We are packing to return to Congo. John is filling the humming-bird feeders, here in upstate New York, one last time. The last round of clothes is scraping and sloshing through the washing machine; their next washing will be by hand under our avocado tree in Kinshasa.
I am looking through the pictures that team leaders, Crispin and Maurice, transferred to John just before he left Kindu at the end of May. They show hunters leaving Lomami’s southern forests taking their wire snares and their shot guns.
This bonobo skull was amidst the detritus left in a hunting camp, abandoned when our teams came through on their “sweep” of the forest.
The short emails we have gotten from the middle of Congo continue to be promising. There is progress. The report from Crispin and Maurice, too, shows real progress to protect bonobo and stop over-hunting. Is this progress permanent? Can we assure it is not ephemeral?
Tetela hunters leaving the Lomami Forest — hopefully for good. They are taking their bushmeat, but have signed an agreement that they will not come back.
Agreement signed by the Tetela hunters, who came from another province to hunt. By this agreement they say they will not hunt anymore between the Loidjo River and the Lomami River.
Crispin and Maurice hiked from hunting camp to hunting camp on the east bank of the Lomami River, in the land of the Bangengele. Their message was: there are new hunting regulations; these regulations will be enforced. Importantly, Crispin and Maurice were not alone in carrying the message. Local leaders and traditional chiefs called their people to respect the new regulations.

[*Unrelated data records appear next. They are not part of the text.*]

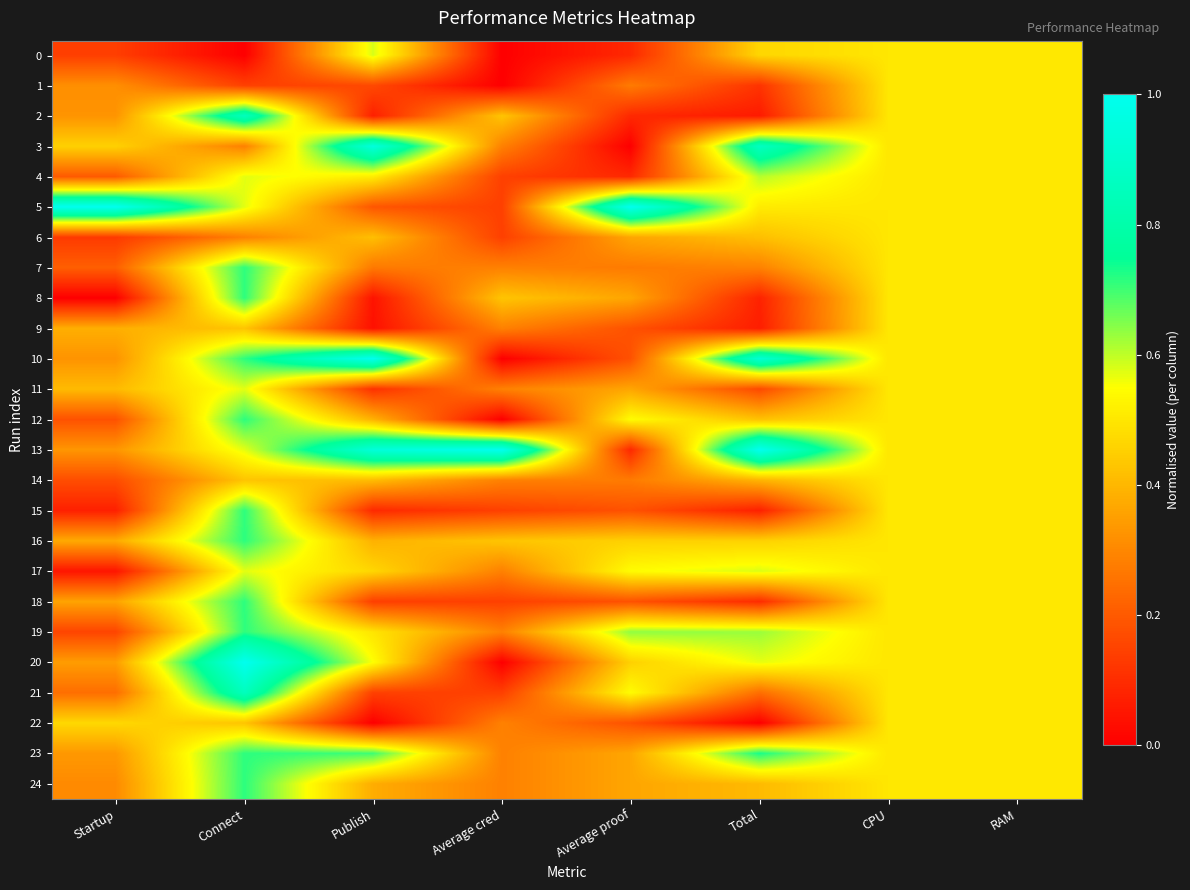

At Average cred, list the series in order from smallest to largest.

0, 1, 10, 12, 20, 4, 5, 6, 15, 18, 21, 3, 7, 9, 11, 14, 17, 19, 22, 23, 24, 2, 8, 16, 13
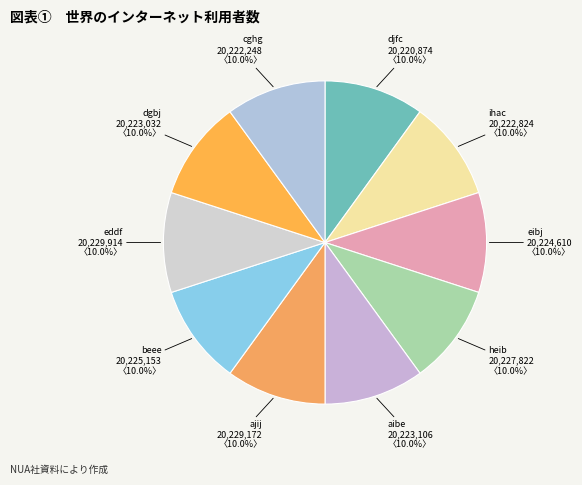

How many segments does this pie chart have?

10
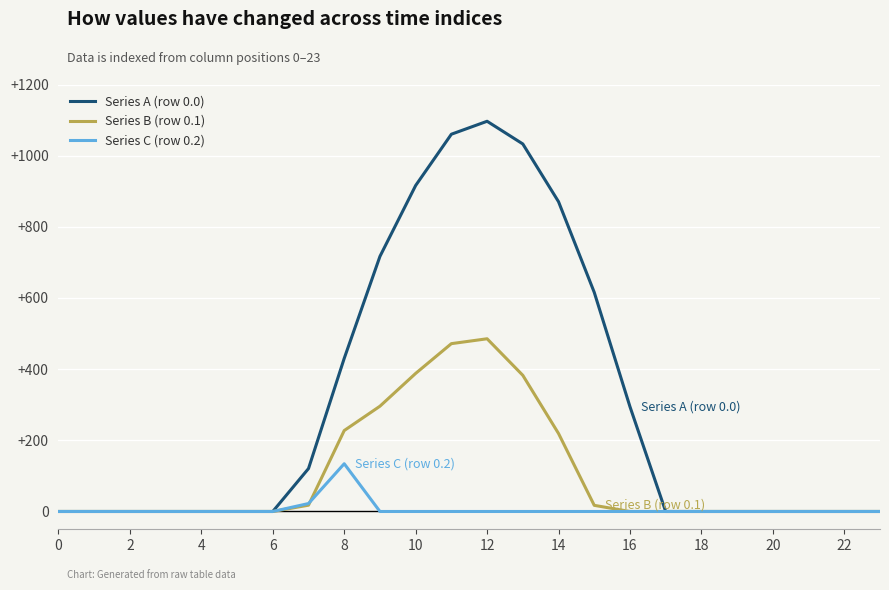

Which series has the largest range (max minus min)?

Series A (row 0.0)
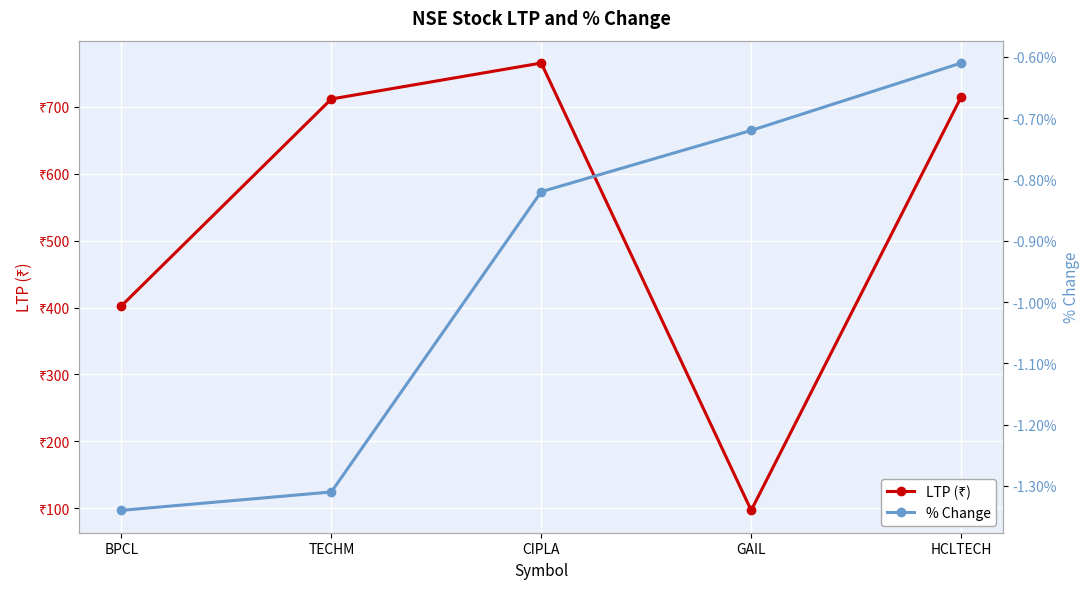

True or false: LTP (₹) has a value of 402.4 at BPCL.

True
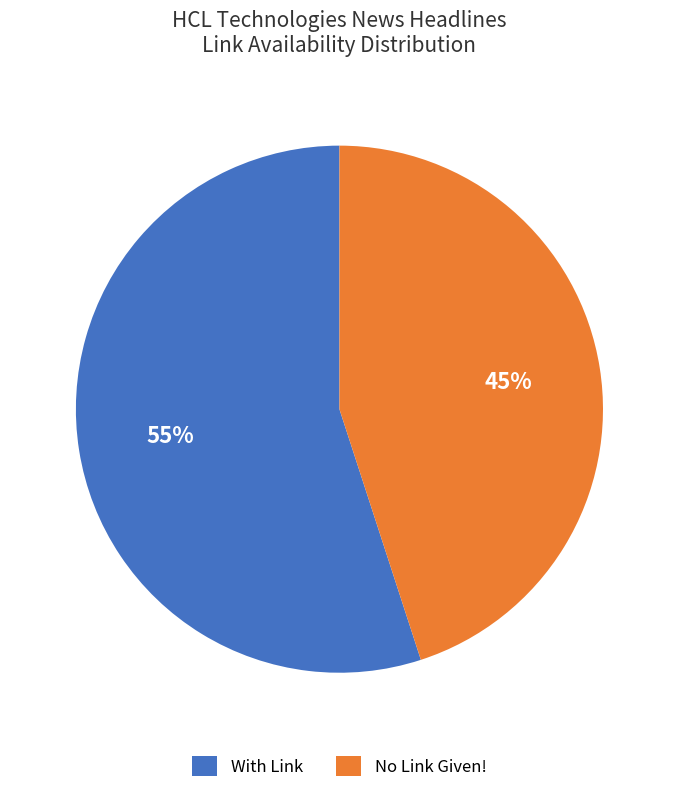

Do No Link Given! and With Link together represent more than half of the pie?

Yes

A chief from the village of Tshombe Kilima walked the Bangengele land with Crispin and Maurice, telling “foreign” Tetela hunters to return across the Lomami to their own province. The hunters are holding snare wire and nylon cord.
Honorable Bushiri is a traditional chief and an elected official. By motorbike he went from village to village informing his people that commercial hunting was mining the land of a resource that, if tended, could be the basis for tourism and a national park. Maurice is beside him in the red TL2 shirt.
Perhaps not surprising, Crispin and Maurice found that remote hunting camps hide a sordid face from Congo’s recent rebellion. Here, in the far south of the TL2 landscape, as in the north, some members of the Maimai militias still take refuge.
Yuda, now a bushmeat hunter, was a MaiMai rebel during the rebellion and is said to have killed more than a hundred men.
As hunters they remain indefinitely on the margins of society while supplying town markets with bushmeat. The Congolese government has made efforts to “re-train” some rebels, integrating them into the army, but options for real alternatives are meager in Congo. Yuda’s wartime record makes him something of a social pariah. Temporarily, at least, we could offer him a job as a porter. We offer local hunters short-term employment, too. For them the immediate financial reward is better than hunting. But what is needed is alternative livelihoods that are long-term: when the game is hunted out, their hunting career is finished. But what is the alternative?
Yuda is the porter in the middle, standing next to Crispin who is holding a walking stick and rain poncho.
2 Comments
hallo terese,
these are very promising news. I think especially the south of TL2 is very interesting for both tourism and diversity because here a forest landscape meets a savanna landscape(ecotone). But the center of the forest in the north(Tutu west of Obenge) is also of interest.
Another question. I am searching for material about orchids in DRC and i found almost nothing(only about the mountains in the east). Is the congo bassin so poorly documented or are there not many orchids?
ORCHIDS!!
There are many ! Check the Flora of the Belgian Congo — which became “of Zaire” — now “of DRC”. It has one very large volume on orchids (Came out during the Zaire days) and it is almost certainly incomplete. Many orchids you only see when giant trees crash to the ground with their load of epiphytes. But the included savannas of south TL2 have many ground orchids.
a contact: ewango_corneille@yahoo.com Corneille is an excellent botanist with a keen interest in orchids.
Agreed — time to work more in Province Orientale again and that is where we are heading over these next months!!